Face detection is an optional feature that improves the automatic cropping of Extra Images when a photo contains people. Instead of always cropping to a fixed anchor point (such as the centre of the image), SocialMagick can detect where faces appear in the photo and crop around them, keeping the people in the frame even when your image dimensions differ considerably from the source photo's aspect ratio.
Face detection is only triggered when all of the following conditions are met:
The template's Crop Anchor Point is set to Detect.
An Extra Image is available for the current page (the Extra Image source is not None, or is set to a valid static image).
If face detection is enabled but no faces are found in the image, SocialMagick falls back to cropping using the Centre Point anchor. Similarly, if the configured cloud service returns an error or is unreachable, SocialMagick falls back gracefully rather than failing to generate the image.
The result of face detection is cached along with the generated OpenGraph image. Detection only runs again when the cached image is invalidated (for example, because the Extra Image, template, or text has changed). This means that even when using a cloud provider, you will not be charged for every page view — only for the page loads that actually regenerate the image.
The three available detection methods, and their trade-offs, are as follows.
This is the default method. SocialMagick ships with a pure PHP implementation of the Viola-Jones object detection framework trained on frontal faces. It runs entirely on your server using PHP, requires no external accounts, credentials, or network requests, and has no running cost beyond the CPU time consumed.
The trade-off is accuracy. The Viola-Jones classifier is one of the older face detection algorithms. It works reliably for well-lit, roughly frontal portraits but struggles with faces at a significant angle, partly occluded faces, very small faces relative to the image size, and lower-resolution images. For many typical site use-cases — staff photos, product portraits, event photography — Pure PHP is entirely sufficient.
No additional configuration is required for this method.

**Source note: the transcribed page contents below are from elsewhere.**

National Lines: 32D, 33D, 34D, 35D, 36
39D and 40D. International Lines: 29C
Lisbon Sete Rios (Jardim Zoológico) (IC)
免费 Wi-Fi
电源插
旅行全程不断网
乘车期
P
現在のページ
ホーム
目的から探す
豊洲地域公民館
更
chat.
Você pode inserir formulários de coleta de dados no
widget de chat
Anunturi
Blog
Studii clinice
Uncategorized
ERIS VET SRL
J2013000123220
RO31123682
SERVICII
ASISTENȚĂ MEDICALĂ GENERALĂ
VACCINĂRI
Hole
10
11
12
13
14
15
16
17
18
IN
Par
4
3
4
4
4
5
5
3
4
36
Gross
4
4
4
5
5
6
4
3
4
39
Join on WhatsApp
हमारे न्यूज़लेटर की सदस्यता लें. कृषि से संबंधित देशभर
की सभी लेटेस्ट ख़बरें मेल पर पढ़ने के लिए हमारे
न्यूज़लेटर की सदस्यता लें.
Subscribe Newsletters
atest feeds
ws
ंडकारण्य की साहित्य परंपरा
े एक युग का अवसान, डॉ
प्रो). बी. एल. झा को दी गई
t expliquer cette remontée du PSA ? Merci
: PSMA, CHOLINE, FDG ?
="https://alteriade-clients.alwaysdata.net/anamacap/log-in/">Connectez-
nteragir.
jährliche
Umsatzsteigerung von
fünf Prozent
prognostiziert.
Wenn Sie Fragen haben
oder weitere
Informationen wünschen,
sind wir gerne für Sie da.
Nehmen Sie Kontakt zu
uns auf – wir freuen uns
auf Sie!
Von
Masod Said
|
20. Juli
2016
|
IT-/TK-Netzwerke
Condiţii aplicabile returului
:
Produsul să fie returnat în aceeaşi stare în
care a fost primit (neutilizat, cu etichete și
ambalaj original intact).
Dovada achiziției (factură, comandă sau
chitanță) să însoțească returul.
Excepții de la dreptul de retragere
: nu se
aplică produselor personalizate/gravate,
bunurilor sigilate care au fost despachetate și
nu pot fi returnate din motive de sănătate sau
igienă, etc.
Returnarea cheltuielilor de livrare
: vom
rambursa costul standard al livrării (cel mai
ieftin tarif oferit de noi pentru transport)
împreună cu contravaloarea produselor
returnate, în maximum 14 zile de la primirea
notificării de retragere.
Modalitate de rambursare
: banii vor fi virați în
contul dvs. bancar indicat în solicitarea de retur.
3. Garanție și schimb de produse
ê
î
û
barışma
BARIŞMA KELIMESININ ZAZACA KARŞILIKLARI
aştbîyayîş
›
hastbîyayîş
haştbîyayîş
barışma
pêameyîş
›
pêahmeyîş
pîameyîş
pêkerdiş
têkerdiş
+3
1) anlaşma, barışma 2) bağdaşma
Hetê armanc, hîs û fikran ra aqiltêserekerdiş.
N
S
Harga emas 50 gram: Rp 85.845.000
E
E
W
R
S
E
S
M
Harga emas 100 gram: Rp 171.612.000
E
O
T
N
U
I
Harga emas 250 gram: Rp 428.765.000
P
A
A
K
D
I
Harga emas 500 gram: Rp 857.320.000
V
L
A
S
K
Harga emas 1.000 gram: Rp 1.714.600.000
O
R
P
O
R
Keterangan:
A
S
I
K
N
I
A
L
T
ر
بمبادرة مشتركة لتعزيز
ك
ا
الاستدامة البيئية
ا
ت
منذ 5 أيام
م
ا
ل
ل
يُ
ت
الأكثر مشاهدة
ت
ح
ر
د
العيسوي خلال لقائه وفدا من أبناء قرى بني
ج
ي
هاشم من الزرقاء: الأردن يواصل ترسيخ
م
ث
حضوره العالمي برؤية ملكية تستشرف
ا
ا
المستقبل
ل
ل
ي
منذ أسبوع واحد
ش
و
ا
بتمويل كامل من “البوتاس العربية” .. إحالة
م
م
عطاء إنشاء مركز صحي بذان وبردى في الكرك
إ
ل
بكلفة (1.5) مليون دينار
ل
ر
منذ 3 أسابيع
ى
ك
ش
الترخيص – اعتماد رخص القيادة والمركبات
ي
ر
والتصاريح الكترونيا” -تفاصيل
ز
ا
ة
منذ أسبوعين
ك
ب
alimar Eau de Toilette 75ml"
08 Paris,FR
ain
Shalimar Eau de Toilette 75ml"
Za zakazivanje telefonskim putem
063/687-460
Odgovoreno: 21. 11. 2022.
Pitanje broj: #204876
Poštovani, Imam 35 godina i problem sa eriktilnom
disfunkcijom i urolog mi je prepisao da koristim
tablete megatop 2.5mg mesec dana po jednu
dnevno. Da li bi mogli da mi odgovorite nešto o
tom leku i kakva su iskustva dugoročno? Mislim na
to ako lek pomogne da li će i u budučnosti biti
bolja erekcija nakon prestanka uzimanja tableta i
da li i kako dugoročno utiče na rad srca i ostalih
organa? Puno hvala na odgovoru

When Google Cloud Vision API is selected, SocialMagick sends the Extra Image to the Google Cloud Vision service and uses the returned face bounding boxes to determine the crop anchor point. Google's model is considerably more accurate than the Viola-Jones classifier; it handles angled faces, partial occlusion, and a wide range of photographic conditions robustly.
To use this method you need:
A Google Cloud account with billing enabled.

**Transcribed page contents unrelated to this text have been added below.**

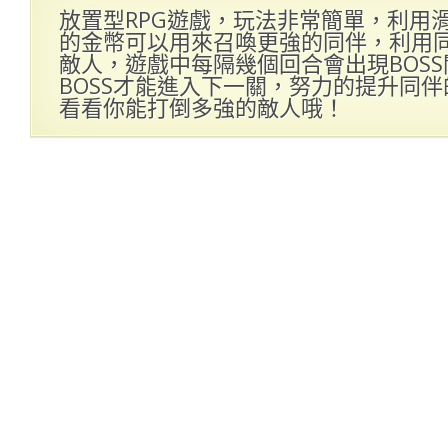
放置型RPG遊戲，玩法非常簡單，利用
的金幣可以用來召喚更強的同伴，利用
敵人，遊戲中每隔幾個回合會出現BOS
BOSS才能進入下一關，努力的提升同
看看你能打倒多強的敵人哦！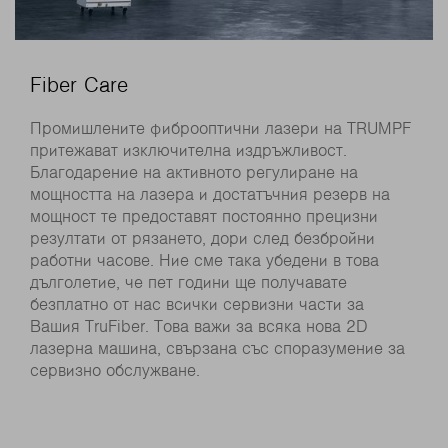
Fiber Care
Промишлените фиброоптични лазери на TRUMPF
притежават изключителна издръжливост.
Благодарение на активното регулиране на
мощността на лазера и достатъчния резерв на
мощност те предоставят постоянно прецизни
резултати от рязането, дори след безбройни
работни часове. Ние сме така убедени в това
дълголетие, че пет години ще получавате
безплатно от нас всички сервизни части за
Вашия TruFiber. Това важи за всяка нова 2D
лазерна машина, свързана със споразумение за
сервизно обслужване.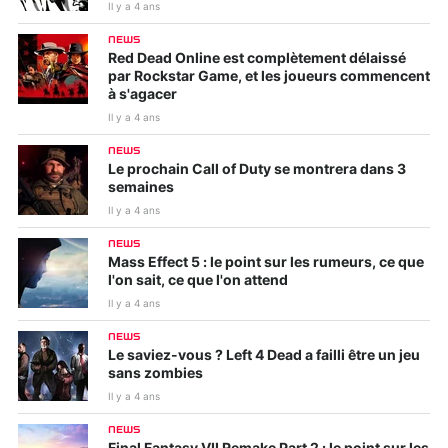
Il y a 4 ans
NEWS
Red Dead Online est complètement délaissé
par Rockstar Game, et les joueurs commencent
à s'agacer
Il y a 4 ans
NEWS
Le prochain Call of Duty se montrera dans 3
semaines
Il y a 4 ans
NEWS
Mass Effect 5 : le point sur les rumeurs, ce que
l'on sait, ce que l'on attend
Il y a 4 ans
NEWS
Le saviez-vous ? Left 4 Dead a failli être un jeu
sans zombies
Il y a 4 ans
NEWS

The Cloud Vision API enabled for your project.
An API key (or a service account key) with access to the Cloud Vision API. Create and manage keys in the Google Cloud Console.
Enter the API key in the Google API Key field in the component Options under the Face Detection tab.
Google Cloud Vision charges per image analysed. Because face detection results are cached, charges accrue only when images are regenerated, not on every page view. Consult the Google Cloud Vision pricing page for current rates before enabling this method.
When AWS Rekognition is selected, SocialMagick sends the Extra Image to Amazon's Rekognition service. Like Google Cloud Vision, Rekognition is a highly accurate deep-learning based face detector that handles challenging photographic conditions well.
To use this method you need:
An Amazon Web Services account with billing enabled.
An IAM user (or role) with the rekognition:DetectFaces permission. The user does not need any other AWS permissions.
The IAM user's Access Key ID and Secret Access Key.
Enter the Access Key, Secret Key, and the AWS Region closest to your web server in the component Options under the Face Detection tab.
AWS Rekognition charges per image analysed. Check the AWS Rekognition pricing page for current rates before enabling this method.